Biological site in Essex

Park Corner Heath is a 2.9 ha biological Site of Special Scientific Interest about 1.2 mi south of East Hoathly, adjacent to the A22 main road between Uckfield and Eastbourne in East Sussex. It is managed by Butterfly Conservation.

==History==
The reserve was originally established to protect the Lewes wave moth (Scopula immorata), now extirpated from Britain. It consists of grassy heath, woodland and scrub lying on sand over Weald Clay. Large parts of the woodland were planted with conifers in the latter part of the 20th century. As well as the main area of heathy grassland and a pond, it contains broad-leaved woodland of oak, birch and hornbeam, much managed as coppice. The reserve is the remnant of the more extensive heathland of Vert Wood and is now managed by Butterfly Conservation. Rowland Wood was added to the reserve in 2010.

==Natural history==
The reserve supports an outstanding assemblage of moths and a varied butterfly fauna including several nationally scare species. Notable butterflies that may be seen are the small pearl-bordered fritillary, silver-washed fritillary, grizzled skipper and white admiral. Notable moths include the broad-bordered bee hawk-moth, eyed hawk-moth, elephant hawk-moth, pine hawk-moth and cream-spot tiger.

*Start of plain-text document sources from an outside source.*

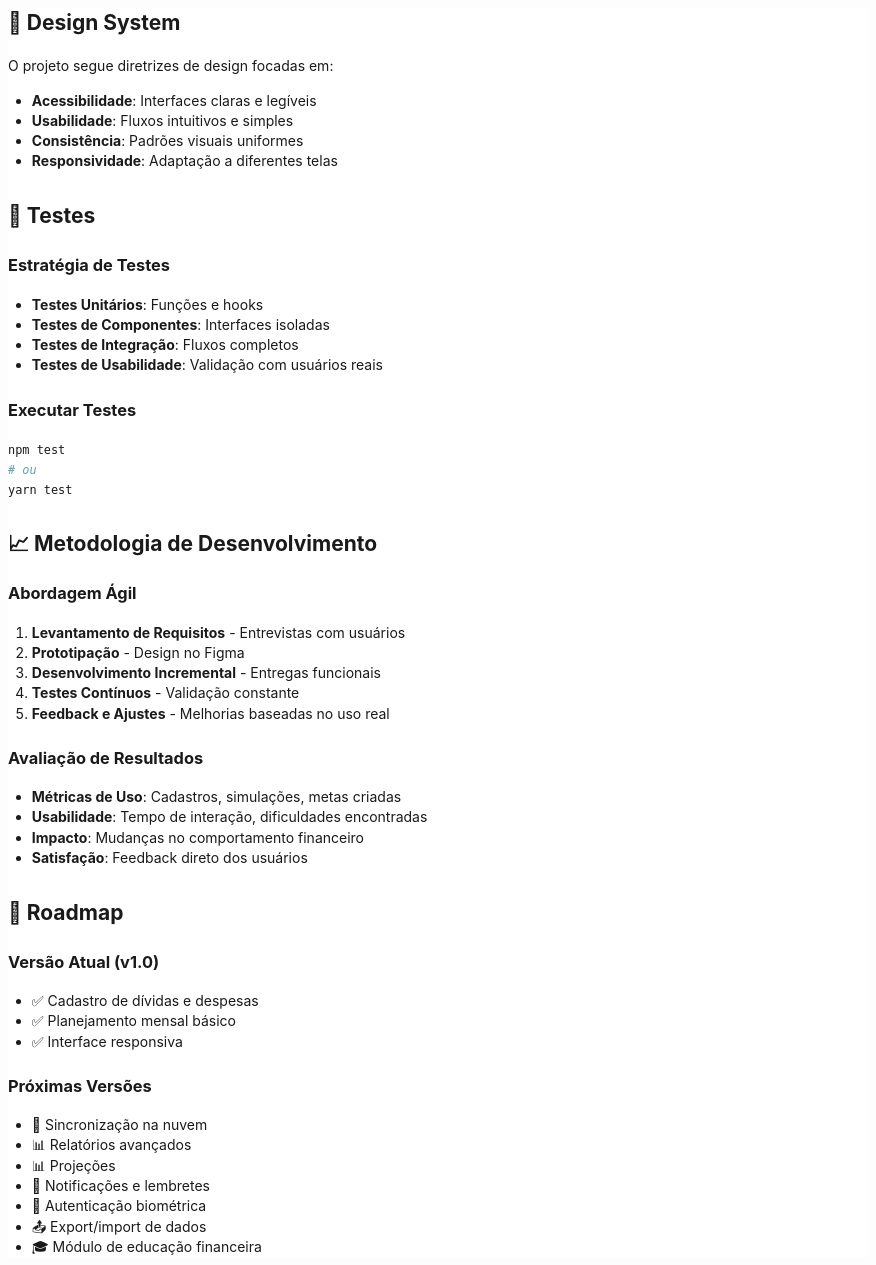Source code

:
```
```

## 🎨 Design System

O projeto segue diretrizes de design focadas em:
- **Acessibilidade**: Interfaces claras e legíveis
- **Usabilidade**: Fluxos intuitivos e simples
- **Consistência**: Padrões visuais uniformes
- **Responsividade**: Adaptação a diferentes telas

## 🧪 Testes

### Estratégia de Testes
- **Testes Unitários**: Funções e hooks
- **Testes de Componentes**: Interfaces isoladas
- **Testes de Integração**: Fluxos completos
- **Testes de Usabilidade**: Validação com usuários reais

### Executar Testes
```bash
npm test
# ou
yarn test
```

## 📈 Metodologia de Desenvolvimento

### Abordagem Ágil
1. **Levantamento de Requisitos** - Entrevistas com usuários
2. **Prototipação** - Design no Figma
3. **Desenvolvimento Incremental** - Entregas funcionais
4. **Testes Contínuos** - Validação constante
5. **Feedback e Ajustes** - Melhorias baseadas no uso real

### Avaliação de Resultados
- **Métricas de Uso**: Cadastros, simulações, metas criadas
- **Usabilidade**: Tempo de interação, dificuldades encontradas
- **Impacto**: Mudanças no comportamento financeiro
- **Satisfação**: Feedback direto dos usuários

## 🚀 Roadmap

### Versão Atual (v1.0)
- ✅ Cadastro de dívidas e despesas
- ✅ Planejamento mensal básico
- ✅ Interface responsiva

### Próximas Versões
- 🔄 Sincronização na nuvem
- 📊 Relatórios avançados
- 📊 Projeções
- 🔔 Notificações e lembretes
- 🔐 Autenticação biométrica
- 📤 Export/import de dados
- 🎓 Módulo de educação financeira
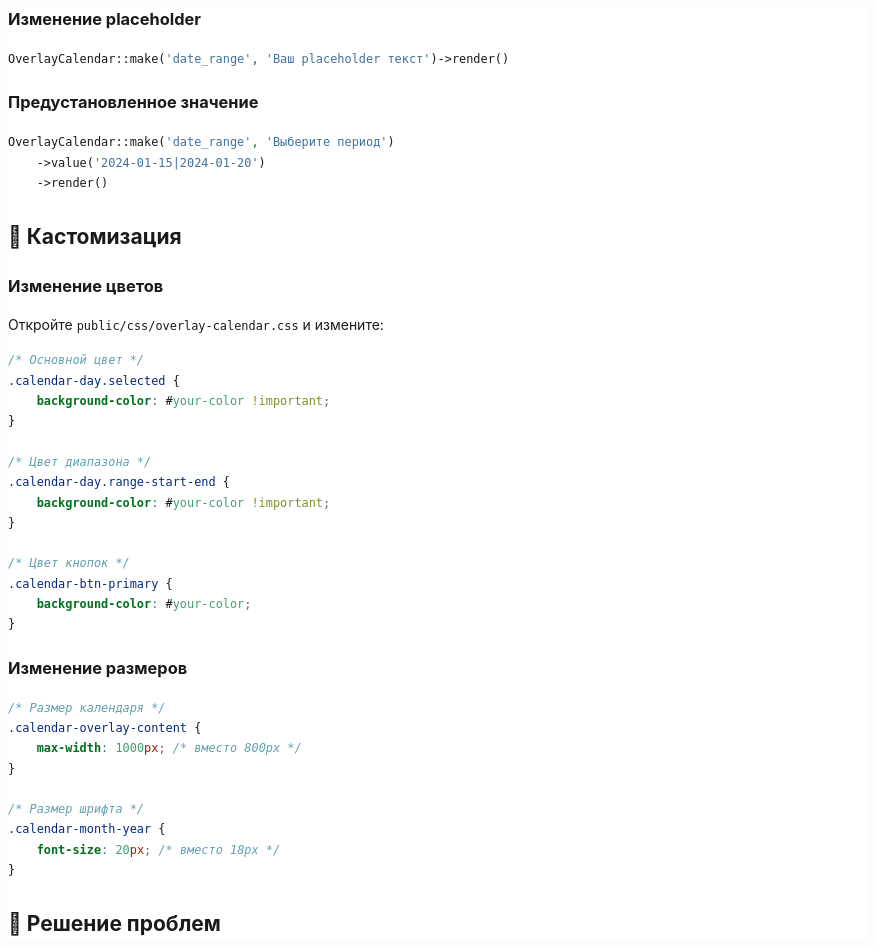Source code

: ### Изменение placeholder

```php
OverlayCalendar::make('date_range', 'Ваш placeholder текст')->render()
```

### Предустановленное значение

```php
OverlayCalendar::make('date_range', 'Выберите период')
    ->value('2024-01-15|2024-01-20')
    ->render()
```

## 🎨 Кастомизация

### Изменение цветов

Откройте `public/css/overlay-calendar.css` и измените:

```css
/* Основной цвет */
.calendar-day.selected {
    background-color: #your-color !important;
}

/* Цвет диапазона */
.calendar-day.range-start-end {
    background-color: #your-color !important;
}

/* Цвет кнопок */
.calendar-btn-primary {
    background-color: #your-color;
}
```

### Изменение размеров

```css
/* Размер календаря */
.calendar-overlay-content {
    max-width: 1000px; /* вместо 800px */
}

/* Размер шрифта */
.calendar-month-year {
    font-size: 20px; /* вместо 18px */
}
```

## 🐛 Решение проблем
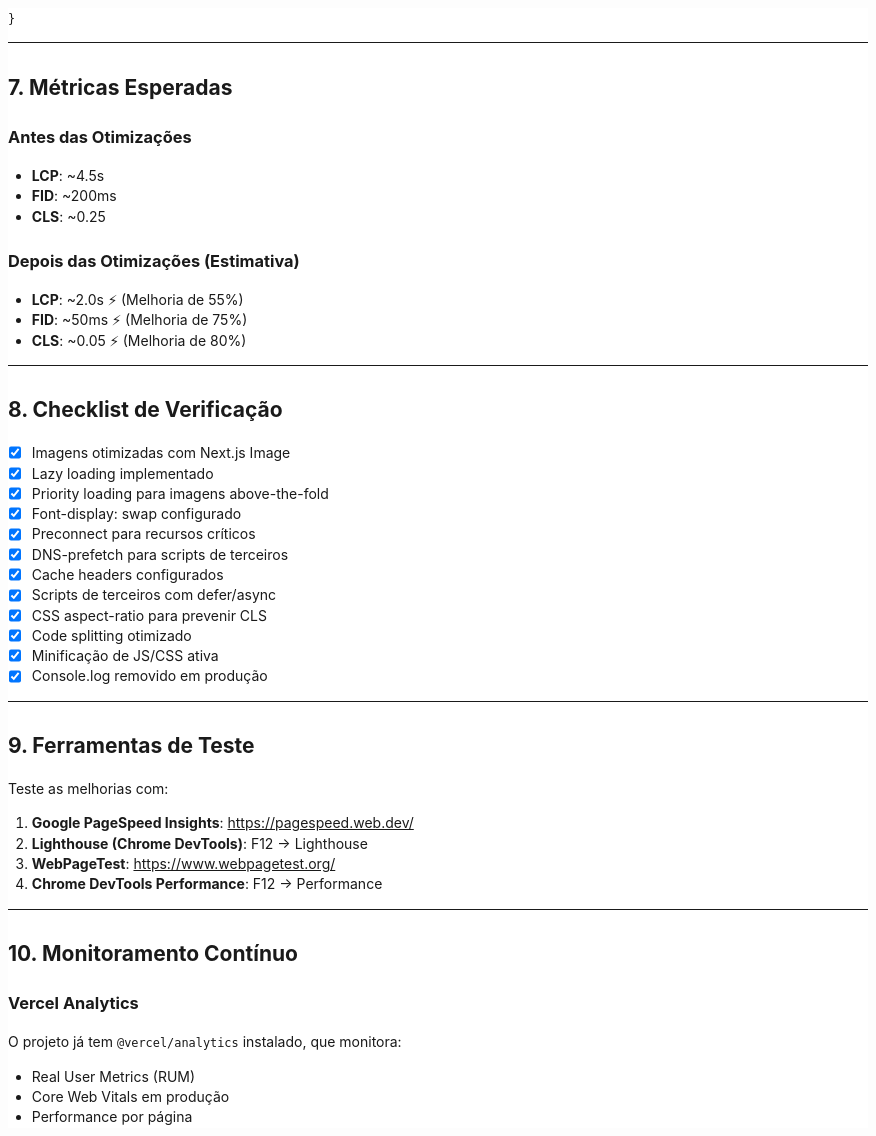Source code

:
```javascript
}
```

---

## 7. Métricas Esperadas

### Antes das Otimizações
- **LCP**: ~4.5s
- **FID**: ~200ms
- **CLS**: ~0.25

### Depois das Otimizações (Estimativa)
- **LCP**: ~2.0s ⚡ (Melhoria de 55%)
- **FID**: ~50ms ⚡ (Melhoria de 75%)
- **CLS**: ~0.05 ⚡ (Melhoria de 80%)

---

## 8. Checklist de Verificação

- [x] Imagens otimizadas com Next.js Image
- [x] Lazy loading implementado
- [x] Priority loading para imagens above-the-fold
- [x] Font-display: swap configurado
- [x] Preconnect para recursos críticos
- [x] DNS-prefetch para scripts de terceiros
- [x] Cache headers configurados
- [x] Scripts de terceiros com defer/async
- [x] CSS aspect-ratio para prevenir CLS
- [x] Code splitting otimizado
- [x] Minificação de JS/CSS ativa
- [x] Console.log removido em produção

---

## 9. Ferramentas de Teste

Teste as melhorias com:

1. **Google PageSpeed Insights**: https://pagespeed.web.dev/
2. **Lighthouse (Chrome DevTools)**: F12 → Lighthouse
3. **WebPageTest**: https://www.webpagetest.org/
4. **Chrome DevTools Performance**: F12 → Performance

---

## 10. Monitoramento Contínuo

### Vercel Analytics
O projeto já tem `@vercel/analytics` instalado, que monitora:
- Real User Metrics (RUM)
- Core Web Vitals em produção
- Performance por página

The two areas of woodland in the reserve are Lower Vert Wood and Upper Vert Wood. The former is a bluebell wood and the latter has a well-maintained bracken-covered heath at its centre, as well as a large pond. Next to this expanse of water is a small hut owned by Butterfly Conservation, an organisation that saved several local species from extinction at the hands of Victorian butterfly collectors. A book inside the hut is open for people to document what species they have seen. The heath is vital for several reptile species – if one is quiet one can see or hear adders slithering about or common lizards basking in the sun. In mammal terms, a family of red foxes has an earth and fallow deer can even be seen from a car as they dart across the road cutting through the trees. The nests of dormice in hibernation are dotted about the place in winter, and grey squirrels live in the trees. There are a lot of woodpigeons. Buzzards fly over the heath preying on the many songbirds that sing in the hedgerows and over the heath (including chiffchaffs) and leaving their distinctive messy grey pellets.